Make sure you are inside the tab that is has Canvas open when you are making the request. The browser sends extra headers to prevent cross-origin requests. For example, if you had a web-page open in one browser tab and JavaScript on that page could access information in another tab from a different origin, then a malicious program could steal your banking information or make requests as you that you didn't know about.

There is a protocol set up to allow communication from other sites, it's called Cross-Origin Resource Sharing (CORS). Canvas would have to add headers to say trust the other website that you're coming from and they're not going to do that because it is a security issue.

Putting API tokens into JavaScript and running it within a browser isn't secure either. The API requests with an authorization token are not meant to be made from within the browser. Inside the browser, it uses cookies and the Cross-Site Request Forgery (CSRF) token to authenticate instead of the API token.

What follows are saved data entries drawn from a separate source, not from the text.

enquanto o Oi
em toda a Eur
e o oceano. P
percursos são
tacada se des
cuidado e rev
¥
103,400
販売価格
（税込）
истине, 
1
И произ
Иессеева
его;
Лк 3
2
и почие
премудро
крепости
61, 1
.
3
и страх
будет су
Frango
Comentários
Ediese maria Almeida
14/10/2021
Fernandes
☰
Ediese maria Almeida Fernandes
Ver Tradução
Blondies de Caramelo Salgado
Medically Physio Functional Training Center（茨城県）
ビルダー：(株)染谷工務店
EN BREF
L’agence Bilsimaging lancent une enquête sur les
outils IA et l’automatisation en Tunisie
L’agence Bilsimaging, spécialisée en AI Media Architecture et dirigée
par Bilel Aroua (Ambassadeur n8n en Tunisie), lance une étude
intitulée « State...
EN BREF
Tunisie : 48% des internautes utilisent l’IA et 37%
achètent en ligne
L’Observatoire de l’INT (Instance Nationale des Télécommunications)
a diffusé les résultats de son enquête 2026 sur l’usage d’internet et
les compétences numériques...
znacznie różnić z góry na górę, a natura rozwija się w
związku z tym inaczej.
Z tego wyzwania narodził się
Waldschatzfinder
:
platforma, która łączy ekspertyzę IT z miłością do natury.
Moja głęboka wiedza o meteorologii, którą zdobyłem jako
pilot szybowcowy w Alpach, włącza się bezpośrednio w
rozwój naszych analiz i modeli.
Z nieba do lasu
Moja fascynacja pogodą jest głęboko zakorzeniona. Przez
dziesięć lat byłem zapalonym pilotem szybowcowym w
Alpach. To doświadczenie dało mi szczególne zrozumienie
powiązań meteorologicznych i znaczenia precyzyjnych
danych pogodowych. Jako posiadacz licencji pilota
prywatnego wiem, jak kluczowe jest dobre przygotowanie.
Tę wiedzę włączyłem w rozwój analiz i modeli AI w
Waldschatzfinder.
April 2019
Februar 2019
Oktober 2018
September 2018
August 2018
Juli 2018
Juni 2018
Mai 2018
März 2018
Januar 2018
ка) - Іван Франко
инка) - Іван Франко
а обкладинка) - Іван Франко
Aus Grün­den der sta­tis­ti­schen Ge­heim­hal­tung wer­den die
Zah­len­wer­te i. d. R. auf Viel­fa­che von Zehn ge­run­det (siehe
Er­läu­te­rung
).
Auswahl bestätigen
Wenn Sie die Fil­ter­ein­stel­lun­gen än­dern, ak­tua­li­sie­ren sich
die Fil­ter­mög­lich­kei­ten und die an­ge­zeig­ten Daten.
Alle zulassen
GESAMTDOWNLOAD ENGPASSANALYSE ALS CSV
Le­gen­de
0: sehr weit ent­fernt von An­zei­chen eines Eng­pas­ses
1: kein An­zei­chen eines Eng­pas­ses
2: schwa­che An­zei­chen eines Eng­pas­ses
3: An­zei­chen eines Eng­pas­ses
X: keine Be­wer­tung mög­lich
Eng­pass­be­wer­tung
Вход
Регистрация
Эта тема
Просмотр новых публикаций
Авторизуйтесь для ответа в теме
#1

One thing you could do for testing is to set up a simple proxy that took your request for Canvas and made it for you. For example, if you have control of the test.example.com server, you could set up a proxy on that server. In your application, you would call test.example.com/proxy (for example) instead of canvas.wisc.edu. It would take the request, add the Authorization header, send it off to Canvas that would now accept it since it wasn't in a browser, and then return the information to your application.

Although this is not the reason for the problem, sending content-type with a GET request is discouraged. My REST client now warns "Headers are not valid. The GET request should not contain content-* headers. It may cause the server to behave unexpectedly." They do not provide a reference for that, but the Content-Type page at the Mozilla Developer's Netowrk says "In requests, (such as POST or PUT), the client tells the server what type of data is actually sent." You're not sending any type of data beyond the query string with a GET.